I’m going to be up front: you need to shake this vendetta. It’s as if you’re in a one-woman death-cult, now. I understand you feel like you’ve got to prove yourself by being the baddest ODST you can be, but it can’t be at the expense or in spite of your family. Not that you want to hear about it, but Marcy is fine. Your bad attitude infected her thinking, too, for a while. She messed up, we know that, but you were the catalyst. Did I tell you she broke her wrist? One of those haymakers to your thick head broke a finger and busted her wrist up. She had to postpone her stay on Reach by half a year. Obviously she realizes that she’s equally at fault, but you are the only hold out now. Jericho apologized to the whole family, and he really didn’t need to— he’s young and is still learning about life. Marcy has also apologized and I know she sent you an apology you didn’t reply to. She cares about you, Teina. Tama stopped trying to reach you when you wouldn’t even read what he sent. So, since you miraculously read my last message, I’m hoping at least you hear me out (unlike the rest of our family).

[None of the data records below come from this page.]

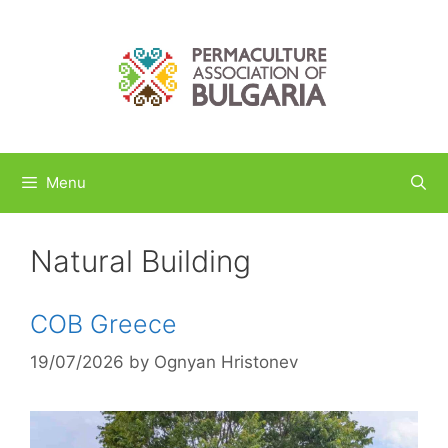
Skip
to
content
Menu
Natural Building
COB Greece
19/07/2026
by
Ognyan Hristonev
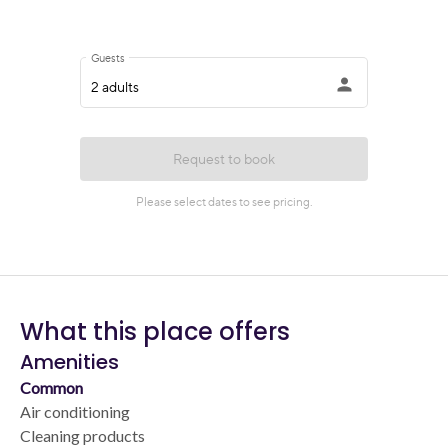
What this place offers
Amenities
Common
Air conditioning
Cleaning products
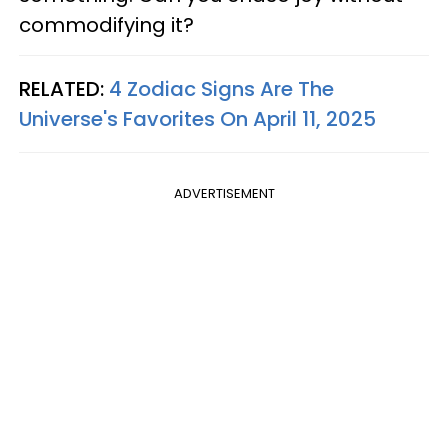
commodifying it?
RELATED:
4 Zodiac Signs Are The
Universe's Favorites On April 11, 2025
ADVERTISEMENT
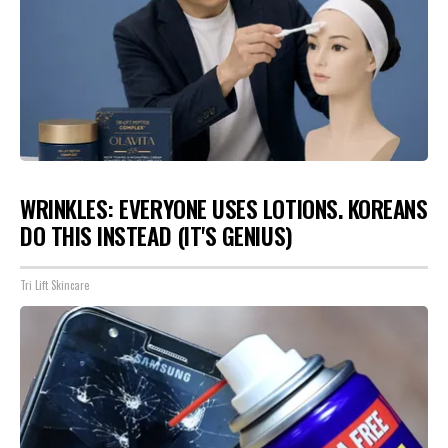
WRINKLES: EVERYONE USES LOTIONS. KOREANS
DO THIS INSTEAD (IT'S GENIUS)
Tri Lift Skincare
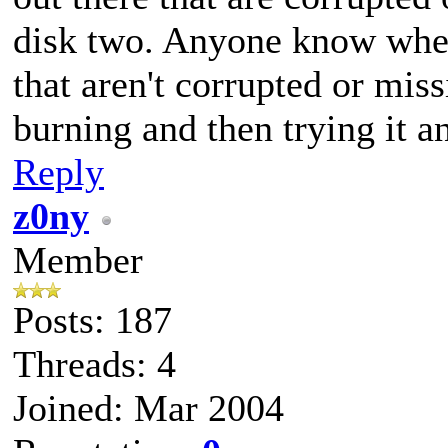
disk two. Anyone know wher
that aren't corrupted or missi
burning and then trying it a
Reply
z0ny
Member
Posts: 187
Threads: 4
Joined: Mar 2004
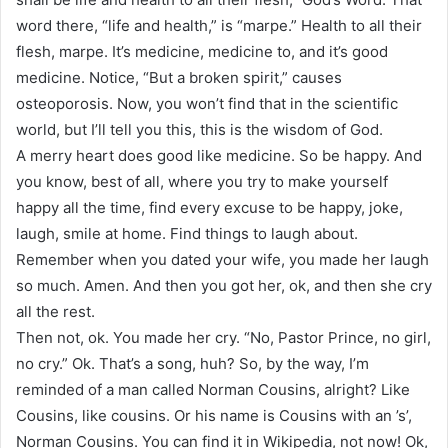
word there, “life and health,” is “marpe.” Health to all their
flesh, marpe. It’s medicine, medicine to, and it’s good
medicine. Notice, “But a broken spirit,” causes
osteoporosis. Now, you won’t find that in the scientific
world, but I’ll tell you this, this is the wisdom of God.
A merry heart does good like medicine. So be happy. And
you know, best of all, where you try to make yourself
happy all the time, find every excuse to be happy, joke,
laugh, smile at home. Find things to laugh about.
Remember when you dated your wife, you made her laugh
so much. Amen. And then you got her, ok, and then she cry
all the rest.
Then not, ok. You made her cry. “No, Pastor Prince, no girl,
no cry.” Ok. That’s a song, huh? So, by the way, I’m
reminded of a man called Norman Cousins, alright? Like
Cousins, like cousins. Or his name is Cousins with an ’s’,
Norman Cousins. You can find it in Wikipedia, not now! Ok,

I’m not going to convince you, at least not by message, to reconcile. You need to be able to want that for yourself and your family. I hope my gift knocks some sense into you. You should, hopefully, be getting the package before you deploy again— I pulled some strings to get this to you quickly so you better not ignore it. It’s our braille copy of “My Father’s Son” that you read with me all those years ago. I hope you remember how to read braille, but if not: don’t worry. Read what you wrote on the inside cover for me.
Waimarie, you have been one of the brightest stars in my life. I am so grateful you’re my sister, and it kills me to see you acting so self-destructive. Please, apologize to Marcy. You don’t know if one of these days is going to be our last.